- _GIVEN ENTRIES_
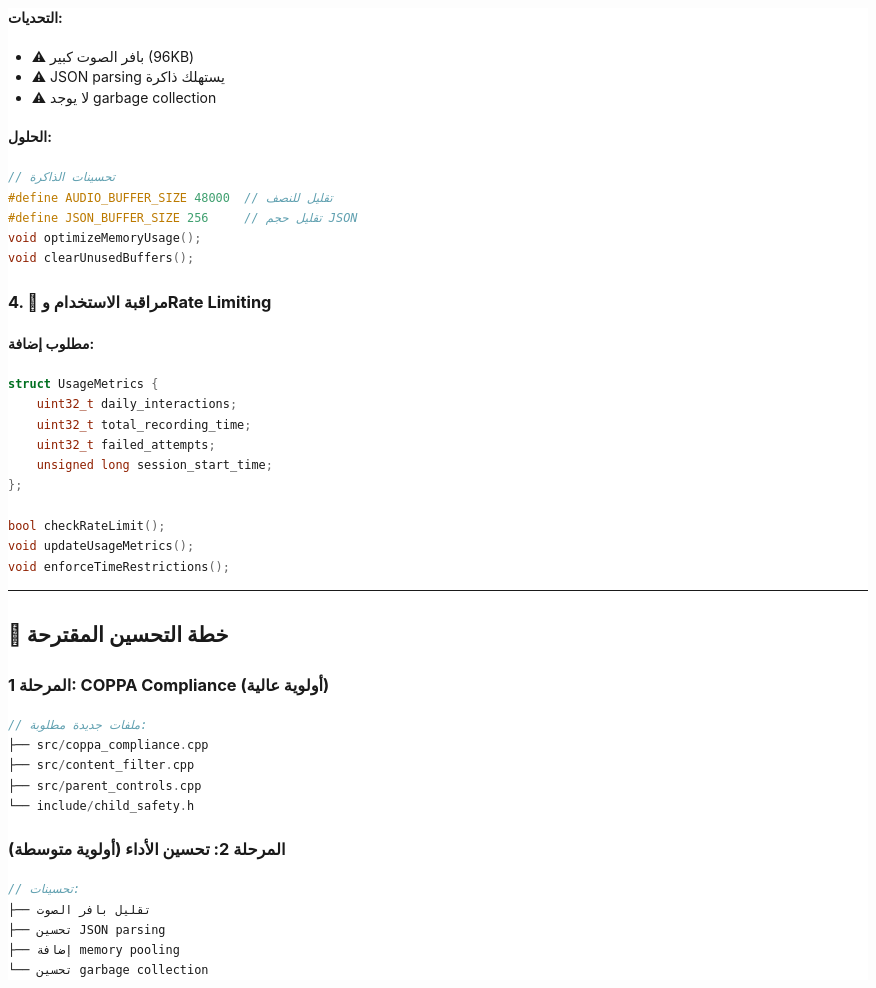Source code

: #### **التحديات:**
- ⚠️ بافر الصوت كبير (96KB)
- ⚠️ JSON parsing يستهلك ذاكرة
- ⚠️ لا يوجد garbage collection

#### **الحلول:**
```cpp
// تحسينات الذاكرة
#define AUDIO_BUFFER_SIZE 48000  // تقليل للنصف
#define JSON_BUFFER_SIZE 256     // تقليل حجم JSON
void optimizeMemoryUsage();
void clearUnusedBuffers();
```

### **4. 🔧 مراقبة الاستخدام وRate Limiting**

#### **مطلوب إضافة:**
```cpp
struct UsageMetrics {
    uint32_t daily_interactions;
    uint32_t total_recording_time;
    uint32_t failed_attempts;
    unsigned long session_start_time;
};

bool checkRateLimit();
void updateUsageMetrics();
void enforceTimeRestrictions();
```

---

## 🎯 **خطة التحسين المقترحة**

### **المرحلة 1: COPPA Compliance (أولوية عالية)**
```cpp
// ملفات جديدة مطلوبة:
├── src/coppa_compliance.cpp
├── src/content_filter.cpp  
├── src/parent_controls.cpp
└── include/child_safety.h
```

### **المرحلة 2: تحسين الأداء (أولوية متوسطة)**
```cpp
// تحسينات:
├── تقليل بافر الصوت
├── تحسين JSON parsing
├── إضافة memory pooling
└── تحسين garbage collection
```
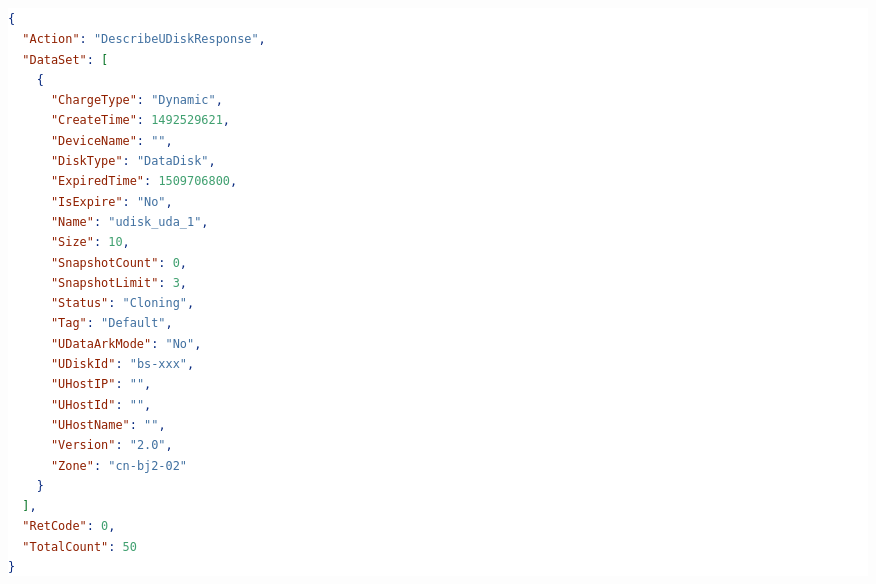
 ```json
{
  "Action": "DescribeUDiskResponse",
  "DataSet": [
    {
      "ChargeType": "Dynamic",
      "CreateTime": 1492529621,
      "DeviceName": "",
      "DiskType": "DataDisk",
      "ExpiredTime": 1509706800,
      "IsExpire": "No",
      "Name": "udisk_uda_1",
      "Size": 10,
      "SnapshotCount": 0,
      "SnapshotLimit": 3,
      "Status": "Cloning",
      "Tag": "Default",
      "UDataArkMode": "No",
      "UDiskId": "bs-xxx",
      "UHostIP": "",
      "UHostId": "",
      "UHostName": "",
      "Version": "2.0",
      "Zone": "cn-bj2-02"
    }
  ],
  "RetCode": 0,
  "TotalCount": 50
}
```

---

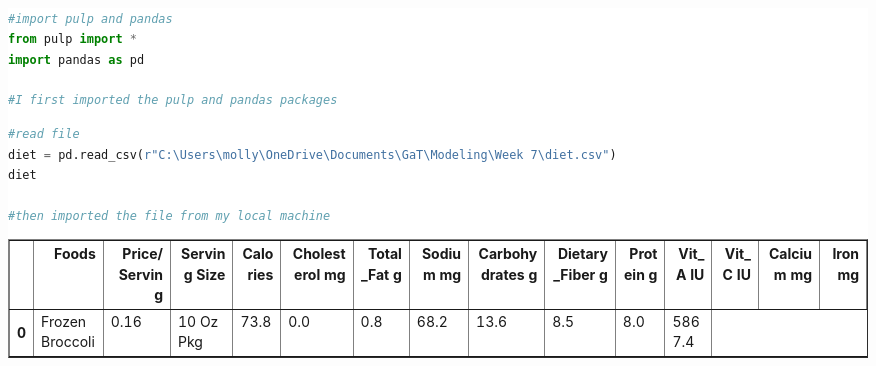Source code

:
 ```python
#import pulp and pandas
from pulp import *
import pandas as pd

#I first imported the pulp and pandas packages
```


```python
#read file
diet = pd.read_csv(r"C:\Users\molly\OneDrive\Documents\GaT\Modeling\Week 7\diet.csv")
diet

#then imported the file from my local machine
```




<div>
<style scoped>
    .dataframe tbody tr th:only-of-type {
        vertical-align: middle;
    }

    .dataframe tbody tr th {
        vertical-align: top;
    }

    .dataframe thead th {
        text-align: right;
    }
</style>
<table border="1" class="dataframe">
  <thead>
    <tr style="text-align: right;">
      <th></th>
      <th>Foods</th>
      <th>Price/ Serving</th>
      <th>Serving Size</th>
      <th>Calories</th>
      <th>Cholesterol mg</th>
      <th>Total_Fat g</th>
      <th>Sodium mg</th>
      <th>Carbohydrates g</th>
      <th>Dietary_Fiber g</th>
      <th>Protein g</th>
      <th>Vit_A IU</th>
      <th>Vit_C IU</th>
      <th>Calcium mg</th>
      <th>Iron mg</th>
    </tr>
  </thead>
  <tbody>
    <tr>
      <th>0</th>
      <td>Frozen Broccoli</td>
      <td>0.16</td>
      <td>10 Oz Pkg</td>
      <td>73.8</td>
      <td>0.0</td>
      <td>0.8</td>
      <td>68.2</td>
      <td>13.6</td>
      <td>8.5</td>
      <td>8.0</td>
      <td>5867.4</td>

- _AIM OF THE TASK_
Given the records above, restate word for word only the lines starting at the one with "<th>Foods</th>" and ending at the one with "<th>Dietary_Fiber g</th>".

- _ANSWER SECTION_
      <th>Foods</th>
      <th>Price/ Serving</th>
      <th>Serving Size</th>
      <th>Calories</th>
      <th>Cholesterol mg</th>
      <th>Total_Fat g</th>
      <th>Sodium mg</th>
      <th>Carbohydrates g</th>
      <th>Dietary_Fiber g</th>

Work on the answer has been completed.